While we believe our proposed lineage nomenclature will greatly assist those working with COVID-19, we do not see it as exclusive to other naming systems, particularly those that are specifically intended to track lineages circulating within individual countries for which a finer scale will be helpful. Indeed, there are likely to be strong sampling biases towards particular countries. Furthermore, we note that future genome sequence generation may require adjustments to the current proposal; any such changes will be detailed at http://cov-lineages.org/. However, we envisage that the general approach described in this study may be readily adopted for these purposes and for other viral epidemics where real-time genomic epidemiology is being undertaken. We expect this dynamic nomenclature to be most useful for the duration of the global pandemic, which may last a few years. After that time, SARS-CoV-2 will be either globally eliminated or, more likely, become an endemic or seasonal infection. The remaining endemic/seasonal lineages, which will be genetically distinct by then, can simply retain their names from the dynamic nomenclature system in the post-pandemic period.

Methods

We downloaded all SARS-CoV-2 genomes (at least 29,000 base pairs in length) from GISAID on 18 May 2020. We trimmed the 5′- and 3′-untranslated regions and retained those genomes with at least 95% coverage of the reference genome (Wuhan-Hu-1). We aligned these sequences using the MAFFT FFT-NS-2 algorithm and default parameter settings12. We then estimated a maximum likelihood tree using IQ-TREE 2 (ref. 13) using the GTR+Γ model of nucleotide substitution14,15, default heuristic search options and ultrafast bootstrapping with 1,000 replicates16.

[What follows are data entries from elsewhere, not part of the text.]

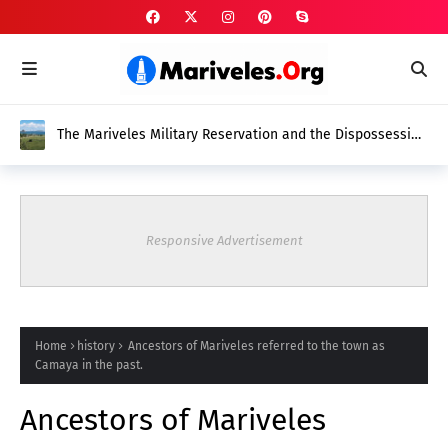
The Mariveles Military Reservation and the Dispossession
of Native Mariveleños
Responsive Advertisement
Home
history
Ancestors of Mariveles referred to the town as
Camaya in the past.
Ancestors of Mariveles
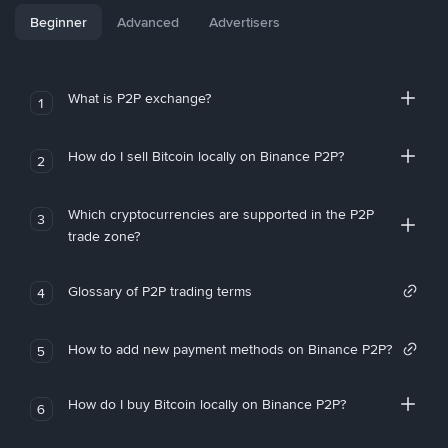
Beginner
Advanced
Advertisers
What is P2P exchange?
1
How do I sell Bitcoin locally on Binance P2P?
2
Which cryptocurrencies are supported in the P2P
3
trade zone?
Glossary of P2P trading terms
4
How to add new payment methods on Binance P2P?
5
How do I buy Bitcoin locally on Binance P2P?
6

The maximum likelihood tree and associated sequence metadata were manually curated and the phylogeny was annotated with the lineage designations. This annotated tree, along with a table providing the lineage designation for each genome in the dataset, is available for download at http://cov-lineages.org/. We have also provided a high-resolution figure (in PDF format) of the entire tree labelled with lineages. These will be updated on a regular basis. Representative sequences from each lineage were selected to maximize within-lineage diversity and minimize N-content and used to construct the maximum likelihood tree shown in Fig. 1.

Reporting Summary

Further information on research design is available in the Nature Research Reporting Summary linked to this article.